| Extrait source |
▬▬▬▬▬▬
J’ai gardé pour la bonne bouche le bien connu Yves Durand, ancien vice-président du groupe socialiste à l'Assemblée, co-rapporteur de la mission d'information parlementaire sur les rythmes scolaires au primaire et membre de la mission d'information parlementaire sur la formation initiale et les modalités de recrutement des enseignants ; il présidera  le dernier groupe de travail, « des personnels formés et reconnus », et tiendra donc sur les fonds baptismaux le nouveau bébé qui se substituera aux  IUFM comme  le Bitter San Pellegrino ® remplace le Campari ®.

 

Enfin, le fait que Bruno Julliard soit chargé de la concertation et de la préparation de la loi d'orientation est à lui seul susceptible de désespérer définitivement tout enseignant de terrain et de bonne volonté (zeugma). Comprenez-moi bien : je n’ai rien contre lui en tant que personne, mais comment prendre au sérieux un jeune homme qui n’a jamais vu d’élèves autrement qu’en photo, et qui, passé directement de la direction de l’UNEF à celle du PS, n’a à aucun moment mis un tant soit peu les mains dans le cambouis ?
▬▬▬▬▬▬
| Données fournies |
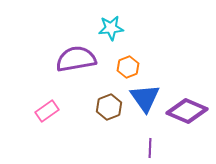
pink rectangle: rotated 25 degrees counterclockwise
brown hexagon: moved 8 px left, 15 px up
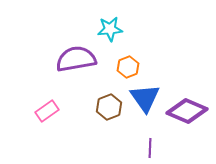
cyan star: moved 1 px left, 1 px down
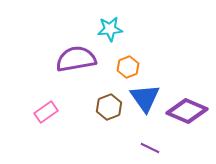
pink rectangle: moved 1 px left, 1 px down
purple line: rotated 66 degrees counterclockwise
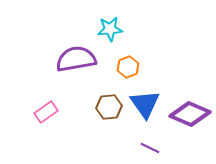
blue triangle: moved 6 px down
brown hexagon: rotated 15 degrees clockwise
purple diamond: moved 3 px right, 3 px down
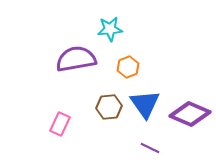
pink rectangle: moved 14 px right, 12 px down; rotated 30 degrees counterclockwise
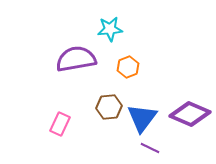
blue triangle: moved 3 px left, 14 px down; rotated 12 degrees clockwise
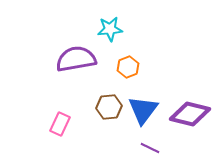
▬▬▬▬▬▬
| Consignes |
(a) Dans l'extrait, transformez en liste le paragraphe qui commence par « J’ai gardé pour la bonne bouche ». Gardez-en les faits principaux.
(b) Reproduisez mot pour mot le passage de l'extrait qui commence à « Enfin, le fait » et se termine à « dans le cambouis ? ».
(c) Relevez tous les sigles qui apparaissent dans l'extrait.

| Corrigés complets |
(a)
- Yves Durand est un ancien vice-président du groupe socialiste à l'Assemblée.
- Il a été co-rapporteur de la mission d'information parlementaire sur les rythmes scolaires au primaire.
- Il a été membre de la mission d'information parlementaire sur la formation initiale et les modalités de recrutement des enseignants.
- Il présidera le dernier groupe de travail, « des personnels formés et reconnus ».
- Il accompagnera ainsi la naissance de la nouvelle structure qui remplacera les IUFM.

(b)
Enfin, le fait que Bruno Julliard soit chargé de la concertation et de la préparation de la loi d'orientation est à lui seul susceptible de désespérer définitivement tout enseignant de terrain et de bonne volonté (zeugma). Comprenez-moi bien : je n’ai rien contre lui en tant que personne, mais comment prendre au sérieux un jeune homme qui n’a jamais vu d’élèves autrement qu’en photo, et qui, passé directement de la direction de l’UNEF à celle du PS, n’a à aucun moment mis un tant soit peu les mains dans le cambouis ?

(c)
- IUFM
- UNEF
- PS